■ Stored entries:
::::::
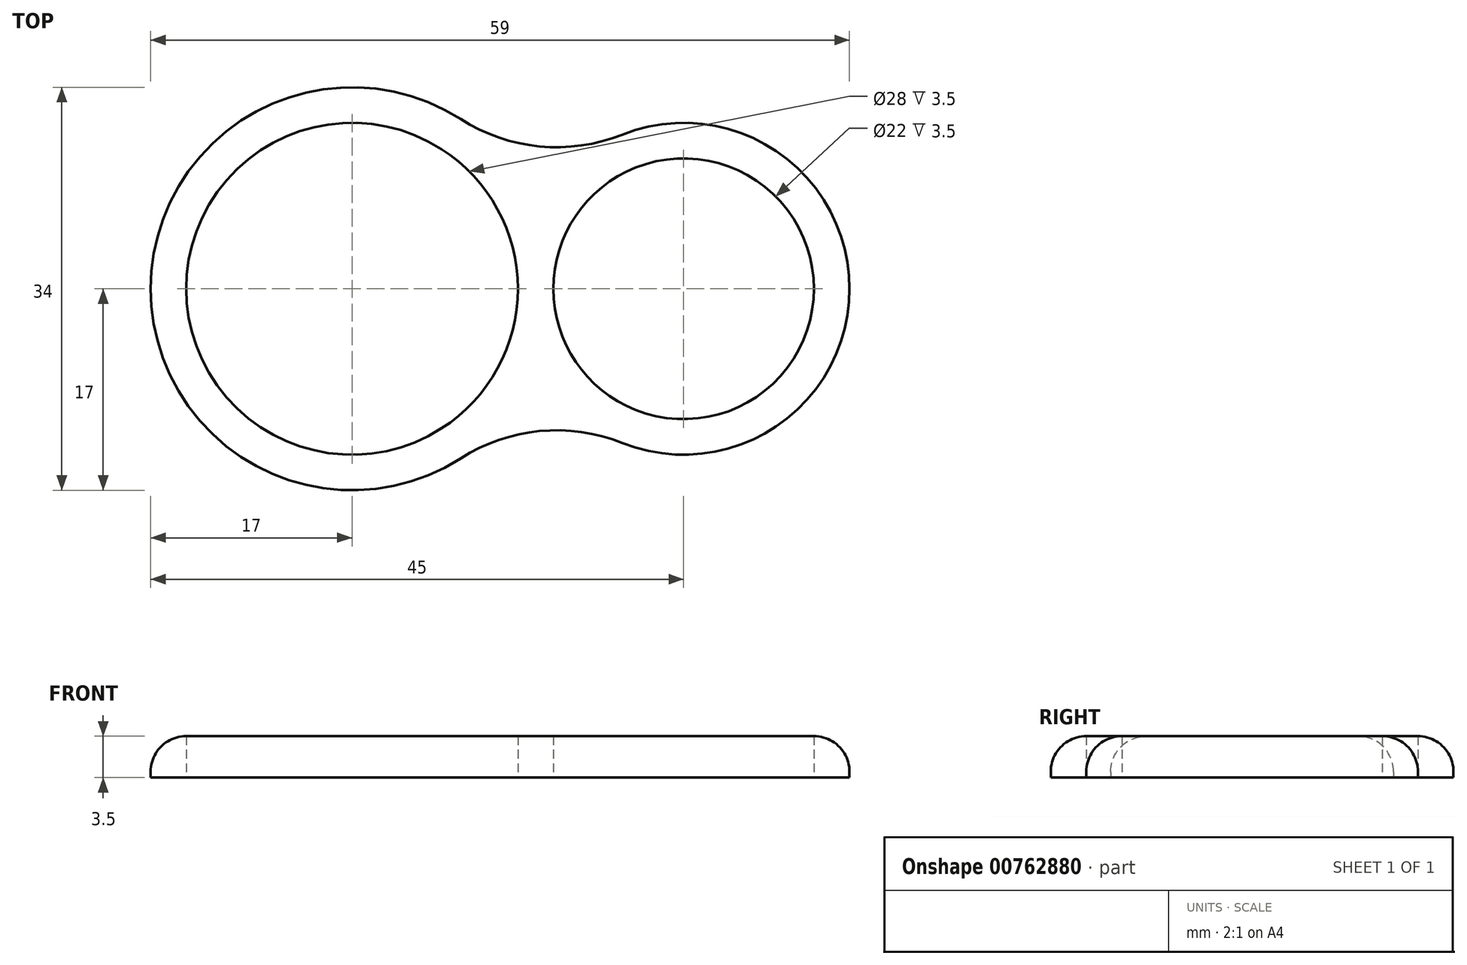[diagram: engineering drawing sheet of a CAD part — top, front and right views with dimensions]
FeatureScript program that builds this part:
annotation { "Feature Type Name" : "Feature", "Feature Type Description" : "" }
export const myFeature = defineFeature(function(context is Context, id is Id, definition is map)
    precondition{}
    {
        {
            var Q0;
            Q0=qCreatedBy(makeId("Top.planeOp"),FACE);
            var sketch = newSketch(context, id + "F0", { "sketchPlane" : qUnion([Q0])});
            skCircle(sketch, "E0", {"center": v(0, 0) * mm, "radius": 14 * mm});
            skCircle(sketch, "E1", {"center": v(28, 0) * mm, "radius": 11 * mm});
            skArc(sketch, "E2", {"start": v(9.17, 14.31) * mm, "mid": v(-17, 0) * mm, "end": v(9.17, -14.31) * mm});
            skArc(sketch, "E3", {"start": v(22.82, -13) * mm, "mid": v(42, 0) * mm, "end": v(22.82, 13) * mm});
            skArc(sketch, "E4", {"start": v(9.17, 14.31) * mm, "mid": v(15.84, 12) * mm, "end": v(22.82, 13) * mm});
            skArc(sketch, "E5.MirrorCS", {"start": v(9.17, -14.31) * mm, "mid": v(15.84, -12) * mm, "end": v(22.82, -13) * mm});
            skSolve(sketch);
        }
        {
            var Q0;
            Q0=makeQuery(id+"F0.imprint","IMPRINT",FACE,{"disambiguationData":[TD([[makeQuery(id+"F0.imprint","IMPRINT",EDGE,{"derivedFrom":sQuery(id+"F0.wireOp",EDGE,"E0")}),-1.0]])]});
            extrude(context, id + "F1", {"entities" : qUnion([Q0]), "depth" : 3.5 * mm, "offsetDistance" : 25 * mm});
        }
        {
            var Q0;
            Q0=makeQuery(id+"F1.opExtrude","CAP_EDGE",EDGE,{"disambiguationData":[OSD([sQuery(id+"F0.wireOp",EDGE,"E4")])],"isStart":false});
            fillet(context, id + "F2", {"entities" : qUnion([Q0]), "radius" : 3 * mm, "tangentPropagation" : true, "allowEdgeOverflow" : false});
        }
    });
::::::
■ Objective: List every line in the data above that contains the string "wireOp", treating uppercase and lowercase as different.

■ Result for this task:
            Q0=makeQuery(id+"F0.imprint","IMPRINT",FACE,{"disambiguationData":[TD([[makeQuery(id+"F0.imprint","IMPRINT",EDGE,{"derivedFrom":sQuery(id+"F0.wireOp",EDGE,"E0")}),-1.0]])]});
            Q0=makeQuery(id+"F1.opExtrude","CAP_EDGE",EDGE,{"disambiguationData":[OSD([sQuery(id+"F0.wireOp",EDGE,"E4")])],"isStart":false});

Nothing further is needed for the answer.